- _Questions_:
1. In the forum thread about Tito Ortiz, how long has it been since Ortiz last won a fight, according to the opening post?
2. Repeat word for word the part of the Tito Ortiz forum thread starting at "Tito wants a" and ending at "at this point.".
3. In the Tito Ortiz forum thread, condense the paragraph beginning "Tito is an attention-whore" into one shorter sentence that keeps its main points.

- _Passage to read_:
──────
# Tito wants Fedor



## Darkwraith (Jun 4, 2008)

> One time UFC poster boy Tito Ortiz hasn't fought in more than a year. And it's been nearly three years since he last won a fight.
> 
> 
> 
> ...



http://www.mmaweekly.com/absolutenm/templates/dailynews.asp?articleid=9087&zoneid=13


Thoughts?


----------



## Gluteal Cleft (May 12, 2007)

Tito is an attention-whore, he does it to hype fights and bring in money. He's over the hill, washed up, and wants one last big paycheck, so he's trying to use Fedor to get it.

I think that at this point, Tito is becoming what Ken Shamrock became.... a punching bag that will let anyone beat them up for a paycheck.


----------



## Two-Three (Jun 9, 2009)

Wow, I think Tito might have completely lost his mind. Eventhough this will most likely never happen, this could be worse than the tim sylvia fight.


----------



## CornbreadBB (Jul 31, 2008)

Tito wants a lot of shit....oh, he wants Fedor? Oh, that gives him more publicity? You gotta hand it to the dude, he's not stupid, but everyone knows that Fedor would wreck him....wait he's a wrestler that takes people down....Fedor has never fought anyone like that! Bahahah, Tito PLEASEEEE go away!! PLEASSEEE! Not even for my sake, it's just embarassing at this point.
──────
- _Given data_:
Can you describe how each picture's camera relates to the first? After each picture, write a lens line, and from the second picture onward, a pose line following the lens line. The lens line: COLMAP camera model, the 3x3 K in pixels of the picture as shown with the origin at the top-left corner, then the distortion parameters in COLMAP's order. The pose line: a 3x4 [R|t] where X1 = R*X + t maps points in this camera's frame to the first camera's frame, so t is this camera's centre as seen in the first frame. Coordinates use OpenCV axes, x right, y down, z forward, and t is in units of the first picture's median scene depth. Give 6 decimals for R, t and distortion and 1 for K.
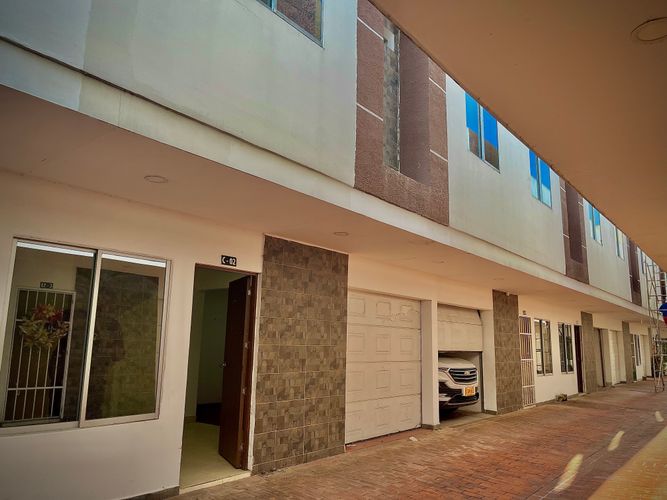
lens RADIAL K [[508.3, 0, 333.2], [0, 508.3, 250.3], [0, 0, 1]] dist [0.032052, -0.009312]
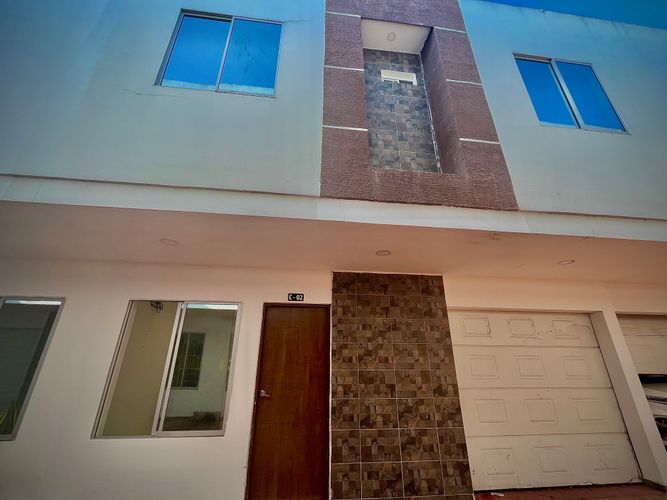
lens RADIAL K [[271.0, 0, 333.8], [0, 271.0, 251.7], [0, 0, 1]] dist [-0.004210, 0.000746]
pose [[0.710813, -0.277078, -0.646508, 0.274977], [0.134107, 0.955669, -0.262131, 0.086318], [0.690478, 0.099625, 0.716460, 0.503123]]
──────
- _Task-by-task outputs_:
1. Nearly three years.

2.
Tito wants a lot of shit....oh, he wants Fedor? Oh, that gives him more publicity? You gotta hand it to the dude, he's not stupid, but everyone knows that Fedor would wreck him....wait he's a wrestler that takes people down....Fedor has never fought anyone like that! Bahahah, Tito PLEASEEEE go away!! PLEASSEEE! Not even for my sake, it's just embarassing at this point.

3. Tito seeks attention to hype fights and earn money, and, being past his prime, he wants one last big paycheck and is using Fedor to get it.